Today we’re on to the second Hanson brother (see last post for explanation on this; also, I’m so sorry I’m reusing this metaphor): Planning.

Once we’ve completed a Discovery session with a new client, in which we’ve dug up every single detail we could get our hands on, we’re on to Planning phase.

That means we’re building a comprehensive strategy for our client’s PR or social media—or both.

On the PR side, that includes writing press releases, bios for members of the executive team, and fact sheets. It means compiling comprehensive media lists for every market and industry we’ll be pitching to. And, of course, it means building out a timeline and strategy for pitching, outlining each angle we’ll pitch at a given time.
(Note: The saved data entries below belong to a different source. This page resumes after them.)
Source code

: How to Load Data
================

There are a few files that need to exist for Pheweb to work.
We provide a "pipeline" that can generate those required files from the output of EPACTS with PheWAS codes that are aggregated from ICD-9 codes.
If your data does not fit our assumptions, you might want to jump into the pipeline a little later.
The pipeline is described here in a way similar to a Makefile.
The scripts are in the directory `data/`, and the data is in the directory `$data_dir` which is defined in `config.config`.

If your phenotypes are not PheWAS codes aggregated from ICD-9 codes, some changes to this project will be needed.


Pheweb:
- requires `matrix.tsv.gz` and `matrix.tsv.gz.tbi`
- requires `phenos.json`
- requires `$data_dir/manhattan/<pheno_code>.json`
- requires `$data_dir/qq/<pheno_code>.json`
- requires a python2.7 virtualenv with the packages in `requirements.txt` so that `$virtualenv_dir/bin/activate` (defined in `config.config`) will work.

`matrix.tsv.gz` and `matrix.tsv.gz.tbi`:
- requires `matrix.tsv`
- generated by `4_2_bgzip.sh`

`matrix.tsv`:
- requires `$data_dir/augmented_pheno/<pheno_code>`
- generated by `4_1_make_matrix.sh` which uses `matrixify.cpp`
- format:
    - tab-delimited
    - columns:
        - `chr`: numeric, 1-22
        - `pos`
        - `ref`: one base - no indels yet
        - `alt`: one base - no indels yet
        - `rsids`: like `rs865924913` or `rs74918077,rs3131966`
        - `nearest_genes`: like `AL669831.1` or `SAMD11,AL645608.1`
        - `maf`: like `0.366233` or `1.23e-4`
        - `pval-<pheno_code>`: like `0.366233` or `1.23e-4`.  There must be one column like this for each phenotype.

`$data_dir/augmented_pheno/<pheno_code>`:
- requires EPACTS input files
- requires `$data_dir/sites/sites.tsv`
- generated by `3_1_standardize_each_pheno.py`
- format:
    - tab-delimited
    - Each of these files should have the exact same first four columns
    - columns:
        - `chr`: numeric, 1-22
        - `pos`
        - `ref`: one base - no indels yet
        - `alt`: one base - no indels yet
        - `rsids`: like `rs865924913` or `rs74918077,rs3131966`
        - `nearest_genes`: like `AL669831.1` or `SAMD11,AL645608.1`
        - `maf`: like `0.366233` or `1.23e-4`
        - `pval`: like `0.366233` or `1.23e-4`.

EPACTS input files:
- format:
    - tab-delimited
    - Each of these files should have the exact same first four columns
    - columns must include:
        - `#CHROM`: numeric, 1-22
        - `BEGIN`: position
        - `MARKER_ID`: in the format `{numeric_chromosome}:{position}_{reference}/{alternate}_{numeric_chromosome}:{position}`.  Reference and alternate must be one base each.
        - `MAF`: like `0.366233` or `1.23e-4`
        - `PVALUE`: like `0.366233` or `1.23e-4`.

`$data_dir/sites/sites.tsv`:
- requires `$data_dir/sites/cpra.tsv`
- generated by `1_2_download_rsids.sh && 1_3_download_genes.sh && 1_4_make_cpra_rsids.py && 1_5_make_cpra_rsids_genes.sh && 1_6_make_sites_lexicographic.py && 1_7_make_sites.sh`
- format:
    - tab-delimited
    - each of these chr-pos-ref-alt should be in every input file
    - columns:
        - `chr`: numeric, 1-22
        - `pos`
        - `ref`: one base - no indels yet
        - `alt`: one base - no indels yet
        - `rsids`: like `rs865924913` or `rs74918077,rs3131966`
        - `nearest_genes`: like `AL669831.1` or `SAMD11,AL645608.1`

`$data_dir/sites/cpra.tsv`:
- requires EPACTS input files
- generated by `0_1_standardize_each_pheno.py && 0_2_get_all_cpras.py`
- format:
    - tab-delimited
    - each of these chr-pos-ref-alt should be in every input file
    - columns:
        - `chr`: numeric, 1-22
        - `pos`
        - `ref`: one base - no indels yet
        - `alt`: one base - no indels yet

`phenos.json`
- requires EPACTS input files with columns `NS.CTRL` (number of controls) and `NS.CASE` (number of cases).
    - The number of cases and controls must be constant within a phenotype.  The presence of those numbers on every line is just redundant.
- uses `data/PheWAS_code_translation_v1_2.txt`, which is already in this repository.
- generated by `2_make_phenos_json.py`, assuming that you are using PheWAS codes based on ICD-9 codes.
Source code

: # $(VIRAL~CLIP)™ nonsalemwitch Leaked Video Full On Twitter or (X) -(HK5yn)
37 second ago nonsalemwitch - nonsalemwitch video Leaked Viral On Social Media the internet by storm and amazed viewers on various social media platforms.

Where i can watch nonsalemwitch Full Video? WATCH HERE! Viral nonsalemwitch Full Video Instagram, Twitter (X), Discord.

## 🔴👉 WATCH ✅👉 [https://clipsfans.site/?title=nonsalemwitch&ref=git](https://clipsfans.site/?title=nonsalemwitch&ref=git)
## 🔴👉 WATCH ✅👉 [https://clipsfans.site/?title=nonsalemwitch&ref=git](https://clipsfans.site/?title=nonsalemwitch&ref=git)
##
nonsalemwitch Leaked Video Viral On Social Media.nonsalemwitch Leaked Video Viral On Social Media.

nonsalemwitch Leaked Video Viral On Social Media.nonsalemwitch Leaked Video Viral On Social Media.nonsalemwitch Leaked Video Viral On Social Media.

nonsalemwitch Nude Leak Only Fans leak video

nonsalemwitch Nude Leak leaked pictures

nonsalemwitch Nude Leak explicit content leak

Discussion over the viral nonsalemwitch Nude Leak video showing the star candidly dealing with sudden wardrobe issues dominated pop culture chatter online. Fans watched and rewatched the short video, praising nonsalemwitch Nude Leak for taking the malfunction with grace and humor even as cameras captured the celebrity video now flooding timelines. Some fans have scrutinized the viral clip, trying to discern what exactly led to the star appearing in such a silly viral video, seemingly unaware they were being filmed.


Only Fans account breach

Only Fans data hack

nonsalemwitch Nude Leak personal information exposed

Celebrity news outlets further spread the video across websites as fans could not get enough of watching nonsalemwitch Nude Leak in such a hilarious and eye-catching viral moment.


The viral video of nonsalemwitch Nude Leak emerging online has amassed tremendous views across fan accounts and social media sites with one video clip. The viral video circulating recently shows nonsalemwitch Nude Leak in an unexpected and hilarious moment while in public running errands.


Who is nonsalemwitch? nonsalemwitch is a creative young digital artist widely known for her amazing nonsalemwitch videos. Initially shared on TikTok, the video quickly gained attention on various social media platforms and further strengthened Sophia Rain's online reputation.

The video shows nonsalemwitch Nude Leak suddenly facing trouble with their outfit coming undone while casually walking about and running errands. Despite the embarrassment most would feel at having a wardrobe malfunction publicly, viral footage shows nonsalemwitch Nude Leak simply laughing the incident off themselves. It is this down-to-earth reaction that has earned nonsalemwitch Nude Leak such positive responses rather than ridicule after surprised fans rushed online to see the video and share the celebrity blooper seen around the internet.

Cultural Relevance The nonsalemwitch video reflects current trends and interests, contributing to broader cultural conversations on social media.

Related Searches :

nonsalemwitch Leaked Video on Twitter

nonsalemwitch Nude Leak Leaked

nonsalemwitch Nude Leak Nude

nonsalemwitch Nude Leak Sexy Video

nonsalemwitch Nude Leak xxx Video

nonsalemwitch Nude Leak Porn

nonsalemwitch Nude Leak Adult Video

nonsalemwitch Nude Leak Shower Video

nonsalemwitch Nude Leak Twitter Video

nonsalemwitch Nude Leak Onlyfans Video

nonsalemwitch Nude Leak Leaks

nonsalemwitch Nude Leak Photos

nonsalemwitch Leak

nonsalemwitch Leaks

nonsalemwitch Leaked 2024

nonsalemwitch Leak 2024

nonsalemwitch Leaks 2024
During this phase, we also build out an annual calendar tagging all relevant dates (brand events, product launches, industry conventions, etc.) that we need to have on our radar. We’ll then back into those set dates to ensure that we’re pitching long lead media with enough advance notice (i.e. pitching holiday angles in July because that’s when long lead pubs are putting together those issues).

For a social media client, this phase of the process includes writing the first social media content calendar, a social blueprint, and social ad strategy and timing. We’re also developing the brand voice for social media during this time. 

Once we’ve built out our strategy and have pulled together all the necessary documents, we present the plan to the client team for input and edits. At the end of the process, the client should be wholly confident and comfortable with the plan and content their agency is pushing out on their behalf.

This phase can definitely be the least sexy phase, because much of the work is done on the agency team’s laptops while they’re sequestered away at their office. But getting it right is really important, because it’s the packaged information that’s going to be public.